House cleaner Rebecca (Suziey Block) hides little recording devices in all the homes she cleans. Never without her headphones, and right under the noses of clients with the means to pay for housekeeping, she listens to their most banal and most intimate moments.
But she listens all the time—in the car, in bed at night. The keepers are even labeled, for when she needs to relax, when she needs to laugh, when she needs a good cry. And for quite a while, this unapologetic invasion of privacy plays like a poetic reflection of modern social isolation.
The quietly beautiful image of loneliness and disconnect is a sleight of hand, though, and the film slowly – with zero exposition – turns more and more sinister.
Nearly the only dialog in the entire film comes from these recordings. When someone does speak, it feels like an invasion. This, too, suggests a director in absolute command of his medium. Though we may believe we have nothing in common with Rebecca, we come to connect with her. We worry when she seems too at home in someone else’s living space, fear that she should remove the headphones before she commits to certain acts, in case someone is around the corner, or returns home unexpectedly.
Hallam tightens tensions minute by minute, so quietly and efficiently you may not even recognize your own anxiety. He’s helped immeasurably by a masterpiece of understatement from Block, whose performance is unnervingly authentic and, for that reason, shocking when it needs to be.
Filmmaker Claire Denis has built an immaculate career making movies about the moments in the story other directors ignore or leave out. The same story is told, she just uses different beats within the same tale to tell it. Hallam, who co-wrote the script with A.P. Boland, approaches the film in much the same way.
At no point does his choice feel like a gimmick, which is success in itself. But when the film begins to veer toward true thriller, when it turns genuinely mean, it’s unsettling in the way a Denis or even a Michael Haneke film might be. Interaction is hard to forget.
Remember the simple genius of 30 Days of Night? Vampires were roaming Alaska, in a town with no sunlight for a month! We all wondered why we didn’t think of that.
LandLord is built on a similarly clever foundation. Vampires have to be invited in, right?
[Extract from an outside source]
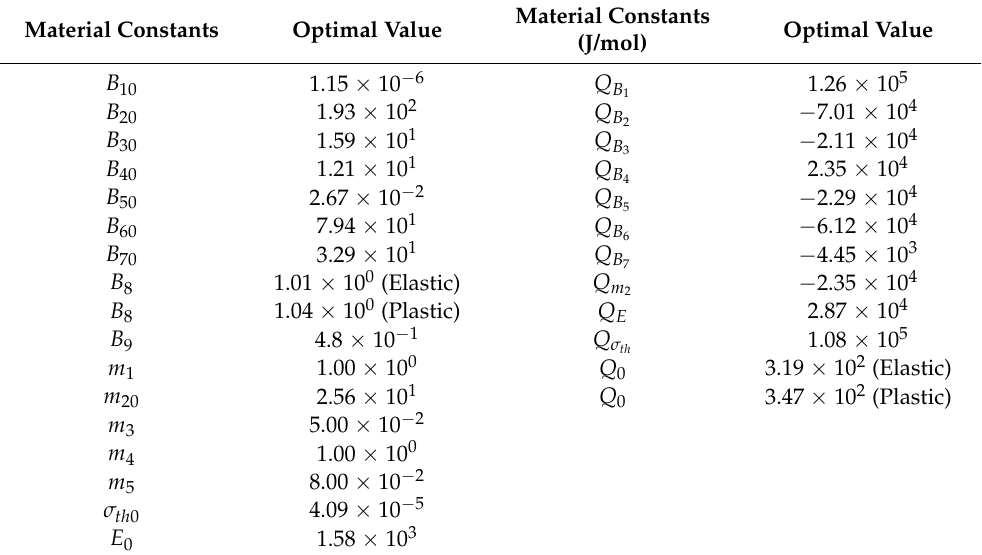
Table 4. Determined values of material constants in the stress relaxation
Not if they own the property.
Go on.
Writer/director Remington Smith could have steered that premise toward a basic bite-fest, and it might have been good fun. But here he has something more ambitious in mind, with a patient, understated approach that makes sure the wounds go a little bit deeper.
A Black Bounty Hunter (a terrific Adama Abramson) cuts quite a figure as she travels alone, on foot and dealing only in cash. The bills she throws at the manager of a rundown apartment complex get her some keys with no questions asked, and plenty of time to surveil a man who carries a valuable briefcase.
But a chance meeting with a bullied youngster named Alex (Cohen Cooper) slowly draws the Bounty Hunter away from her mark, and toward Alex’s outrageous claims about a white vampire stalking the housing community.
The apartment setting coupled with the teenage perspective calls to mind 2016’s excellent The Transfiguration, while the prevailing subtext of a disposable population echoes Jorge Michael Grau’s masterful We Are What We Are. Still, Smith is able to make sure his own voice his heard.
LandLord is a story of survival. Getting out alive is going to take wits, courage, and a good friend watching your back. You’ve just got to know who the bloodsuckers are.